* [Extracted material]:
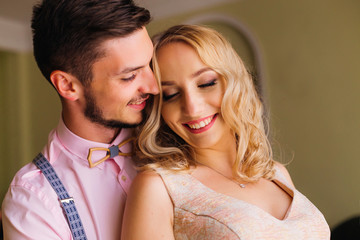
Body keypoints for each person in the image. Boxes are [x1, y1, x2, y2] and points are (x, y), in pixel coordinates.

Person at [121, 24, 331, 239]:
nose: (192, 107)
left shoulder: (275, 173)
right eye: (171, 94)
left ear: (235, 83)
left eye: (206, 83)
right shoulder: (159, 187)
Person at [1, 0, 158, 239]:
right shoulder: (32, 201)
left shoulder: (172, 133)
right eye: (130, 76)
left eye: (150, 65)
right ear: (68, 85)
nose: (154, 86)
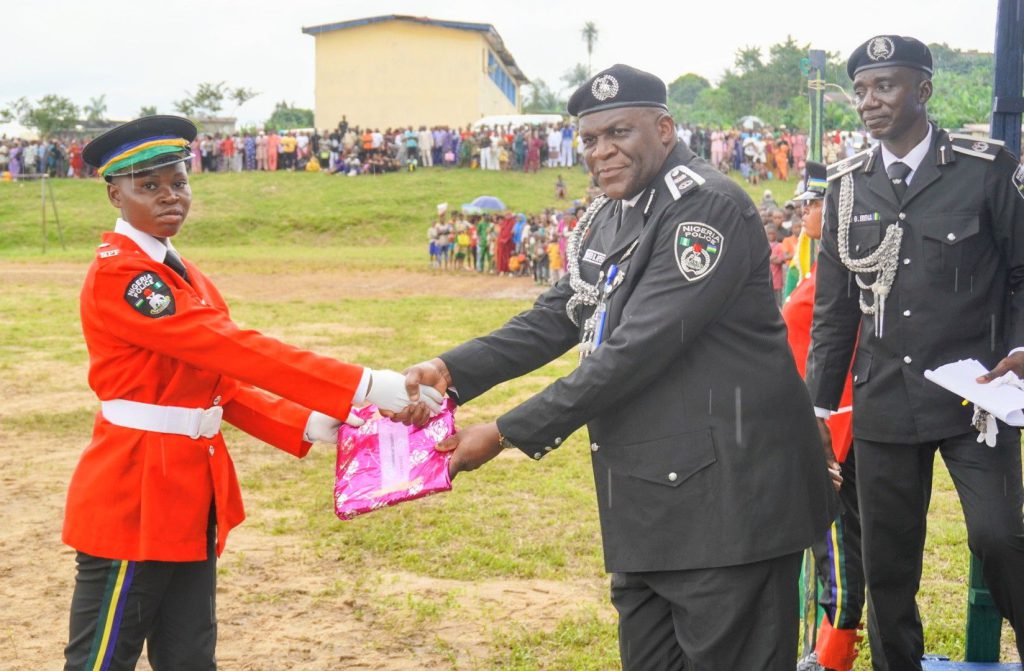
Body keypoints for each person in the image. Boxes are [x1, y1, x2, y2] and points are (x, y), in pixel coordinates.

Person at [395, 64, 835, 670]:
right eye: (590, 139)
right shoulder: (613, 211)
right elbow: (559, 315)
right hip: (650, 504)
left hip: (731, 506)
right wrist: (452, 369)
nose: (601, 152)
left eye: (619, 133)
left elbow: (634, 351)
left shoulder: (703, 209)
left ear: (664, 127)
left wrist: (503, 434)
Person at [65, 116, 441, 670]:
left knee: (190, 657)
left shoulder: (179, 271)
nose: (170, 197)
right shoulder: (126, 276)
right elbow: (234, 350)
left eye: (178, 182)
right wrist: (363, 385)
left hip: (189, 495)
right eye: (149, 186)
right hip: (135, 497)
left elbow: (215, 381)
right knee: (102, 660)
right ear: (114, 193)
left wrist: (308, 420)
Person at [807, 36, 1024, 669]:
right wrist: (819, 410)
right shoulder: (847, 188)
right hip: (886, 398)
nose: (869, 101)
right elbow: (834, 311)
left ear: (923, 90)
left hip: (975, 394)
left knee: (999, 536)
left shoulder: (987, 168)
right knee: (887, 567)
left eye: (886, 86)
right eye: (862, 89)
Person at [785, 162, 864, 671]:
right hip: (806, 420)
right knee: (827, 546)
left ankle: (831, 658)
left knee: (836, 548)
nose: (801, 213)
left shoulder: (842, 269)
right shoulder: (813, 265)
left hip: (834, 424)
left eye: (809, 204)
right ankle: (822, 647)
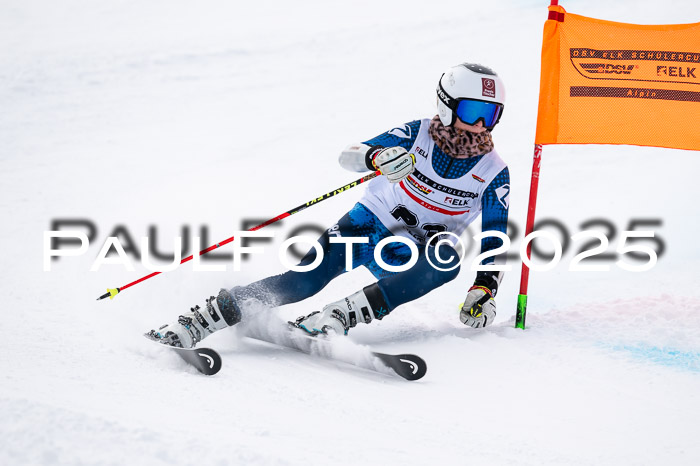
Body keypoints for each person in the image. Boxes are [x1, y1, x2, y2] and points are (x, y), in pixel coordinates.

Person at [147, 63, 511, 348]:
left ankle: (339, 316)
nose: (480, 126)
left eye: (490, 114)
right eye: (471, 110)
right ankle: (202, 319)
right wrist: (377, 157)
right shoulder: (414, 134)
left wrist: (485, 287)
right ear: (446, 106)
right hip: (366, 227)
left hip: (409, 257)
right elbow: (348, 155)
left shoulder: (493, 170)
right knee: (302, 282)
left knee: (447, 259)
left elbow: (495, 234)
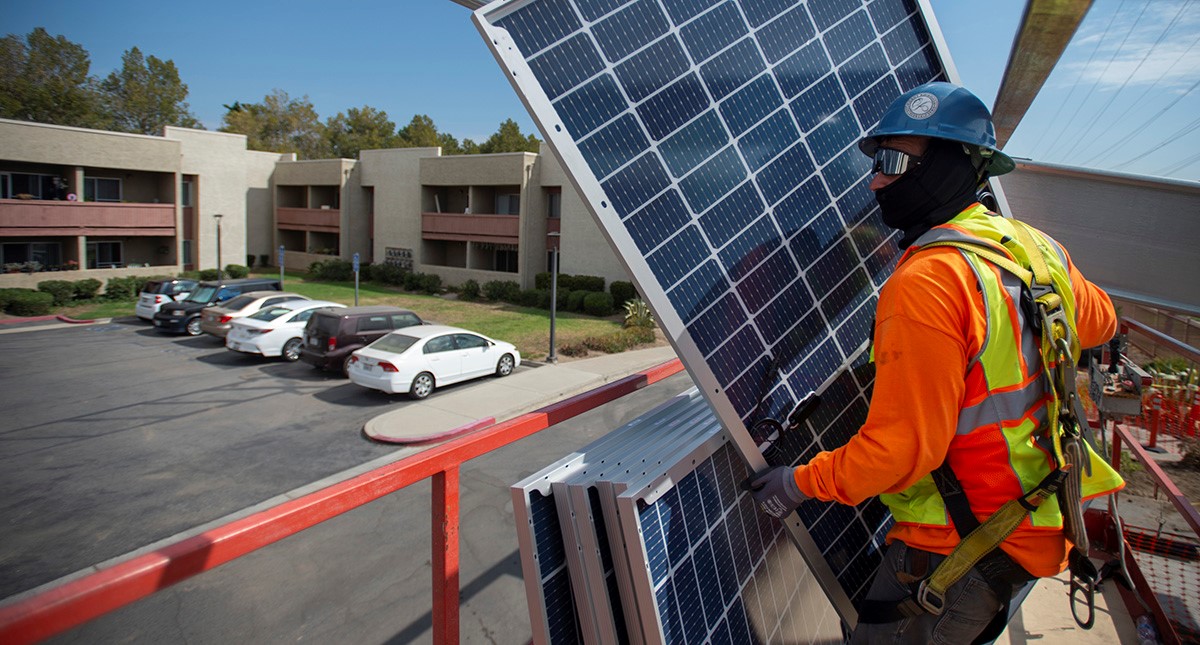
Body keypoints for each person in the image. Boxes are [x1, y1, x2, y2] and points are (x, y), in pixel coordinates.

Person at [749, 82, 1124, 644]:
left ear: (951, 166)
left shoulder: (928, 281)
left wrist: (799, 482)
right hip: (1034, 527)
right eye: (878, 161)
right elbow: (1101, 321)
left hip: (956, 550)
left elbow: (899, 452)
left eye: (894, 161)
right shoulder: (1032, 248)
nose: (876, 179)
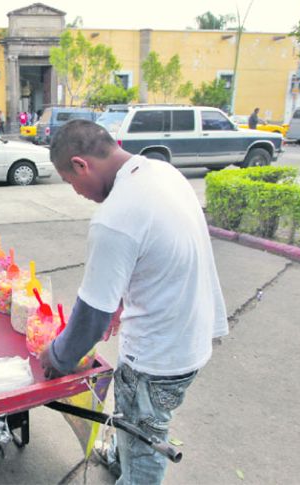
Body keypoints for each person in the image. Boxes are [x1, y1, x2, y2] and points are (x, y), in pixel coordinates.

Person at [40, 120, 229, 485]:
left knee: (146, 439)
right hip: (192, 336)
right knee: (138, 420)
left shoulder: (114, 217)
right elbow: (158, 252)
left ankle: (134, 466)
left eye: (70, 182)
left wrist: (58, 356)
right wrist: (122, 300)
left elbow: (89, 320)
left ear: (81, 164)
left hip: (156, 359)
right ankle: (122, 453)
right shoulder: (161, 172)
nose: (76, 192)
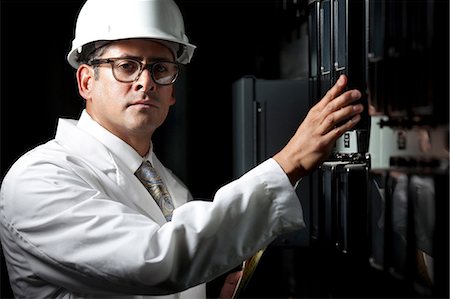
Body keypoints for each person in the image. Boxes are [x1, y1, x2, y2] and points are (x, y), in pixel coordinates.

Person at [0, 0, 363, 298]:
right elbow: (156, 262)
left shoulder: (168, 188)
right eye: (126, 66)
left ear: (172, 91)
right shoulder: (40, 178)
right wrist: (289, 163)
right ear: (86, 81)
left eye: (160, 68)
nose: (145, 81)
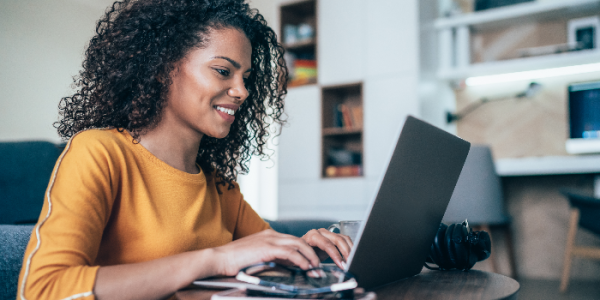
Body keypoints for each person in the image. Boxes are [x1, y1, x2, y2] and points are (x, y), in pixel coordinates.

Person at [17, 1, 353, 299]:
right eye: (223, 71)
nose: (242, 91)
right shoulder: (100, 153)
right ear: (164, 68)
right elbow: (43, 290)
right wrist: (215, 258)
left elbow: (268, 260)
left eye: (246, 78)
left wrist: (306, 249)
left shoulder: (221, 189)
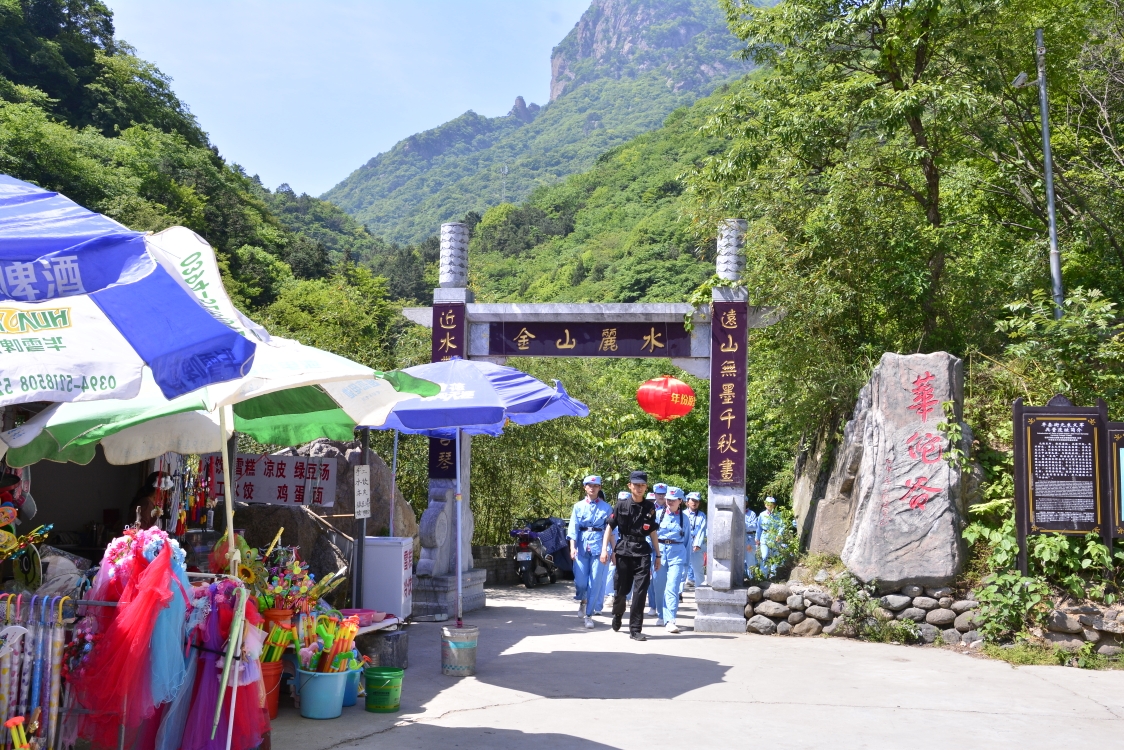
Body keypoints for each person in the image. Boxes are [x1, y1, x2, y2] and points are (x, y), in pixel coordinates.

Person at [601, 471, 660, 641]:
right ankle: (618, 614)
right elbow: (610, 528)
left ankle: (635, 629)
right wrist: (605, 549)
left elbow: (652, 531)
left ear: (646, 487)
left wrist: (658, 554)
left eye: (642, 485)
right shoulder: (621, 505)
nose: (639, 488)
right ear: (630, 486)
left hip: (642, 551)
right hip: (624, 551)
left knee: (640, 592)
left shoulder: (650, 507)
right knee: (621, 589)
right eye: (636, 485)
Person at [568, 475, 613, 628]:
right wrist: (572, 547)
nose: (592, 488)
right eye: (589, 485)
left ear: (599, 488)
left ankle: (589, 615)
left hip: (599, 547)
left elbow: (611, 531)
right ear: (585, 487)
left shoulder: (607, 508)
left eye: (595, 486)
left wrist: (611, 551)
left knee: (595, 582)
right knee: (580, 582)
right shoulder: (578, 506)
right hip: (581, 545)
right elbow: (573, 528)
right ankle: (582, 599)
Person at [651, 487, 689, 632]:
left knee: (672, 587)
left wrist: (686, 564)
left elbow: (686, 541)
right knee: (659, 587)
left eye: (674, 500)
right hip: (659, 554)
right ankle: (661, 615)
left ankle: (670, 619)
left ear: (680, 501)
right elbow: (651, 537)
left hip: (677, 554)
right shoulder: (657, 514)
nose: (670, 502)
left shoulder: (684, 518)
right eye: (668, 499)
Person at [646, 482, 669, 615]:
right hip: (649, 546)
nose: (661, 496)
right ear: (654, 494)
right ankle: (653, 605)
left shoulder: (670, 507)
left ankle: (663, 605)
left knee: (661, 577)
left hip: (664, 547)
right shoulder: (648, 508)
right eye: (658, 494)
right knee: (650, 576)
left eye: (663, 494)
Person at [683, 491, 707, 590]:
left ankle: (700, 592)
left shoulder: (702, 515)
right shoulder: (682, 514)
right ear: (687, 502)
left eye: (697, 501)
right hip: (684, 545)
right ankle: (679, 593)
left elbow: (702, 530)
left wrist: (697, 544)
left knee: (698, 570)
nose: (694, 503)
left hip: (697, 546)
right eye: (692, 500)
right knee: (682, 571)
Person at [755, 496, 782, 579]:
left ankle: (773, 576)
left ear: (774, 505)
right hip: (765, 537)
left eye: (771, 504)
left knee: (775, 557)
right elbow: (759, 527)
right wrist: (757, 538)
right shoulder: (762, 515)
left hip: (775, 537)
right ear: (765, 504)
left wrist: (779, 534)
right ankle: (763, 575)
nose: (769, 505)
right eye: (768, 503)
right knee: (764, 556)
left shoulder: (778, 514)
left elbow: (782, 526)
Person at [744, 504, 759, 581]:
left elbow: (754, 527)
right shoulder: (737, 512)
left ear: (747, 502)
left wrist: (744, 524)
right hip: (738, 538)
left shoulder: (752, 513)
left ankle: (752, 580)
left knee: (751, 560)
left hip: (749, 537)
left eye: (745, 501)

* [Task to complete]:
Restate the listing word for word, pictures excluded.

* [Exercise result]:
Body keypoints for each person in the image. Boxes are [x1, y1, x2, y2] and points are (x, y), in pixel coordinates.

Person at [121, 24, 331, 239]:
nose: (192, 107)
left shoulder: (275, 173)
right eye: (171, 94)
left ear: (235, 83)
left eye: (206, 83)
right shoulder: (159, 187)
Person at [1, 0, 158, 239]:
right shoulder: (32, 201)
left shoulder: (172, 133)
right eye: (130, 76)
left eye: (150, 65)
right ear: (68, 85)
nose: (154, 86)
Body keypoints for each person in the image. Boxes are [x1, y1, x2, y2] and points are (x, y), in pixel coordinates.

Person at [395, 64, 835, 670]:
right eye: (590, 139)
right shoulder: (613, 211)
right elbow: (559, 315)
right hip: (650, 504)
left hip: (731, 506)
right wrist: (452, 369)
nose: (601, 152)
left eye: (619, 133)
left elbow: (634, 351)
left shoulder: (703, 209)
left ear: (664, 127)
left wrist: (503, 434)
Person at [65, 116, 441, 670]:
left knee: (190, 657)
left shoulder: (179, 271)
nose: (170, 197)
right shoulder: (126, 276)
right elbow: (234, 350)
left eye: (178, 182)
right wrist: (363, 385)
left hip: (189, 495)
right eye: (149, 186)
right hip: (135, 497)
left elbow: (215, 381)
right knee: (102, 660)
right ear: (114, 193)
left wrist: (308, 420)
Person at [807, 36, 1024, 669]:
right wrist: (819, 410)
right shoulder: (847, 188)
right hip: (886, 398)
nose: (869, 101)
right elbow: (834, 311)
left ear: (923, 90)
left hip: (975, 394)
left knee: (999, 536)
left shoulder: (987, 168)
right knee: (887, 567)
left eye: (886, 86)
right eye: (862, 89)
Person at [785, 162, 864, 671]:
right hip: (806, 420)
right knee: (827, 546)
left ankle: (831, 658)
left knee: (836, 548)
nose: (801, 213)
left shoulder: (842, 269)
right shoulder: (813, 265)
left hip: (834, 424)
left eye: (809, 204)
right ankle: (822, 647)
Body keypoints for each person in the image. Boxes are [x1, y1, x2, y2] and points are (x, y), in pixel coordinates.

Person at [147, 63, 511, 348]:
left ankle: (339, 316)
nose: (480, 126)
left eye: (490, 114)
right eye: (471, 110)
right ankle: (202, 319)
right wrist: (377, 157)
right shoulder: (414, 134)
left wrist: (485, 287)
right ear: (446, 106)
right hip: (366, 227)
left hip: (409, 257)
right elbow: (348, 155)
left shoulder: (493, 170)
right knee: (302, 282)
left knee: (447, 259)
left elbow: (495, 234)
Body keypoints for each person in the image. Boxes are [x1, y1, x2, y2] and points are (x, y), in pixel coordinates.

Person at [749, 82, 1124, 644]:
left ear: (951, 166)
left shoulder: (928, 281)
left wrist: (799, 482)
right hip: (1034, 527)
right eye: (878, 161)
right elbow: (1101, 321)
left hip: (956, 550)
left elbow: (899, 452)
left eye: (894, 161)
right shoulder: (1032, 248)
nose: (876, 179)
Body keypoints for each person in the image. Boxes are [x1, y1, x2, y2] and points are (x, y), in pixel coordinates.

Person at [40, 120, 229, 485]:
left knee: (146, 439)
right hip: (192, 336)
right knee: (138, 420)
left shoulder: (114, 217)
right elbow: (158, 252)
left ankle: (134, 466)
left eye: (70, 182)
left wrist: (58, 356)
right wrist: (122, 300)
left elbow: (89, 320)
left ear: (81, 164)
left hip: (156, 359)
right ankle: (122, 453)
right shoulder: (161, 172)
nose: (76, 192)
Body keypoints for each person in the image. Boxes are [x1, y1, x2, y2] and points are (x, y), in pixel coordinates.

Person at [0, 0, 363, 298]:
right elbow: (156, 262)
left shoulder: (168, 188)
right eye: (126, 66)
left ear: (172, 91)
right shoulder: (40, 178)
right wrist: (289, 163)
right ear: (86, 81)
left eye: (160, 68)
nose: (145, 81)
Body keypoints for each person in the image. Boxes are [x1, y1, x2, y2] and points are (x, y), in pixel coordinates.

Person at [17, 1, 353, 299]:
right eye: (223, 71)
nose: (242, 91)
right shoulder: (100, 153)
right ear: (164, 68)
right elbow: (43, 290)
right wrist: (215, 258)
left elbow: (268, 260)
left eye: (246, 78)
left wrist: (306, 249)
left shoulder: (221, 189)
Body keypoints for each person in the image. Boxes are [x1, y1, x2, y2] and points are (x, y), in pixel coordinates.

Person at [601, 471, 660, 641]:
right ankle: (618, 614)
right elbow: (610, 528)
left ankle: (635, 629)
right wrist: (605, 549)
left elbow: (652, 531)
left ear: (646, 487)
left wrist: (658, 554)
left eye: (642, 485)
right shoulder: (621, 505)
nose: (639, 488)
right ear: (630, 486)
left hip: (642, 551)
right hip: (624, 551)
left knee: (640, 592)
left shoulder: (650, 507)
right knee: (621, 589)
right eye: (636, 485)
Person at [568, 475, 613, 628]:
right wrist: (572, 547)
nose: (592, 488)
right eye: (589, 485)
left ear: (599, 488)
left ankle: (589, 615)
left hip: (599, 547)
left elbow: (611, 531)
right ear: (585, 487)
left shoulder: (607, 508)
left eye: (595, 486)
left wrist: (611, 551)
left knee: (595, 582)
right knee: (580, 582)
right shoulder: (578, 506)
right hip: (581, 545)
right elbow: (573, 528)
right ankle: (582, 599)
Person at [651, 487, 689, 632]:
left knee: (672, 587)
left wrist: (686, 564)
left elbow: (686, 541)
right knee: (659, 587)
left eye: (674, 500)
right hip: (659, 554)
right ankle: (661, 615)
left ankle: (670, 619)
left ear: (680, 501)
right elbow: (651, 537)
left hip: (677, 554)
right shoulder: (657, 514)
nose: (670, 502)
left shoulder: (684, 518)
right eye: (668, 499)
Person at [646, 482, 669, 615]:
right hip: (649, 546)
nose: (661, 496)
right ear: (654, 494)
right ankle: (653, 605)
left shoulder: (670, 507)
left ankle: (663, 605)
left knee: (661, 577)
left hip: (664, 547)
right shoulder: (648, 508)
right eye: (658, 494)
right knee: (650, 576)
left eye: (663, 494)
Person at [683, 491, 707, 590]:
left ankle: (700, 592)
left shoulder: (702, 515)
right shoulder: (682, 514)
right ear: (687, 502)
left eye: (697, 501)
right hip: (684, 545)
right ankle: (679, 593)
left elbow: (702, 530)
left wrist: (697, 544)
left knee: (698, 570)
nose: (694, 503)
left hip: (697, 546)
right eye: (692, 500)
right knee: (682, 571)
Person at [755, 496, 782, 579]:
left ankle: (773, 576)
left ear: (774, 505)
right hip: (765, 537)
left eye: (771, 504)
left knee: (775, 557)
right elbow: (759, 527)
right wrist: (757, 538)
right shoulder: (762, 515)
left hip: (775, 537)
right ear: (765, 504)
left wrist: (779, 534)
right ankle: (763, 575)
nose: (769, 505)
right eye: (768, 503)
right knee: (764, 556)
left shoulder: (778, 514)
left elbow: (782, 526)
Person at [744, 504, 759, 581]:
left elbow: (754, 527)
right shoulder: (737, 512)
left ear: (747, 502)
left wrist: (744, 524)
right hip: (738, 538)
left shoulder: (752, 513)
left ankle: (752, 580)
left knee: (751, 560)
left hip: (749, 537)
left eye: (745, 501)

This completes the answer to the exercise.